But Mr. Cho said despite the Hyundai group's growth -- some of it at the expense of the Japanese, affected by last year's tsunami and earthquake -- he hears footsteps. "The Chinese, the Indian players, will be a threat to us in three years, in five years," he said. "We can still make a lot of improvements."

"Modern premium is a very serious subject around here," Mr. Sanfilippo said. "We're not the only [automaker] that wants to succeed up-market. That's where the margins are."

Hyundai has been leaning in this direction for several years. In late 2010 it fired its first volley into luxury car sweeps with the $60,000 Equus, designed to compete with Lexus and Acura and ruffle feathers at BMW. Its tagline was "New Thinking, New Possibilities." Mr. Cho insists that the car met sales targets, though according to Automotive News data, only 3,193 models were sold in the U.S. last year.

The company also pursued an attainable-luxury position for Sonata last year with a TV spot that showed cops eating caviar on their squad car and kids playing with a Louis Vuitton basketball. (That image got Hyundai in hot water with the design group for using the logo without permission.)

But the new push is more ambitious in trying to encompass the brand.

"It's a delicate dance they're doing," said Peter DeLorenzo, an industry maven who writes The Autoextremist blog. "The Koreans are always hungry to be somewhere they're not, and this is where they get in trouble. The Equus is a nice car, but it hasn't made substantial inroads in that market.
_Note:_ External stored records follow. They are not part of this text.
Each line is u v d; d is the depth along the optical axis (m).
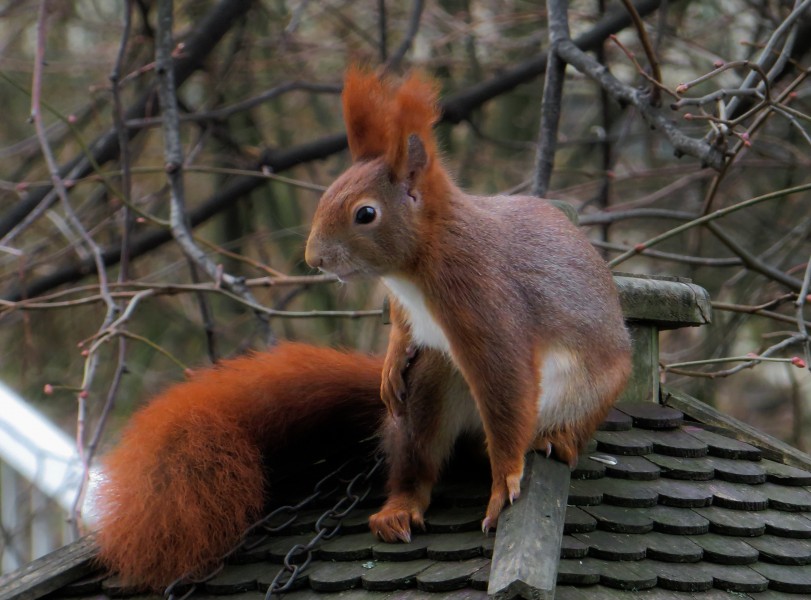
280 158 14.22
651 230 15.41
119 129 11.07
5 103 15.57
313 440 6.77
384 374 6.14
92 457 9.16
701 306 7.15
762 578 5.34
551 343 5.88
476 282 5.59
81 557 5.88
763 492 6.16
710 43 14.52
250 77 14.84
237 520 5.80
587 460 6.12
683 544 5.50
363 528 5.81
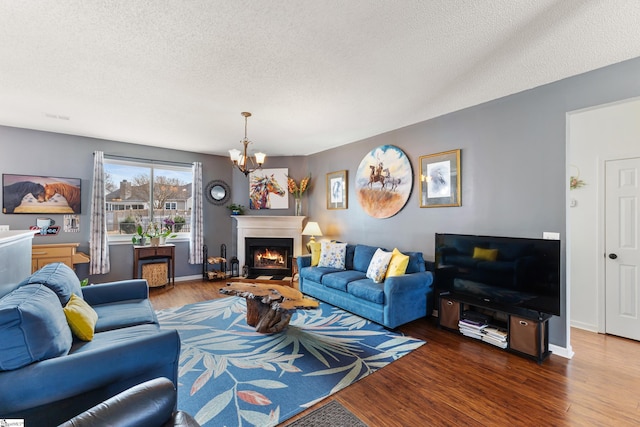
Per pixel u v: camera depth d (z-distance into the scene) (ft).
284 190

The brand's consideration level is high, and they should try to maintain that."

A reinvention wouldn't be Hyundai's first reversal of fortune. Under Joel Ewanick, marketing chief from 2006 to 2010, and Goodby Silverstein & Partners, the brand launched its "Think About It "campaign, which stressed Hyundai's price, fuel economy and long warranties.

Recently hired VP-Marketing Steve Shannon is overseeing spending now. The Hyundai brand was supported with $233.1 million in measured media from January through October of last year, according to Kantar Media. Hyundai Motor America bought two spots during NBC's coming Super Bowl broadcast, as well as a 60-second commercial before the kickoff. Speculation is that at least one of the ads will focus on Hyundai's workforce in Alabama.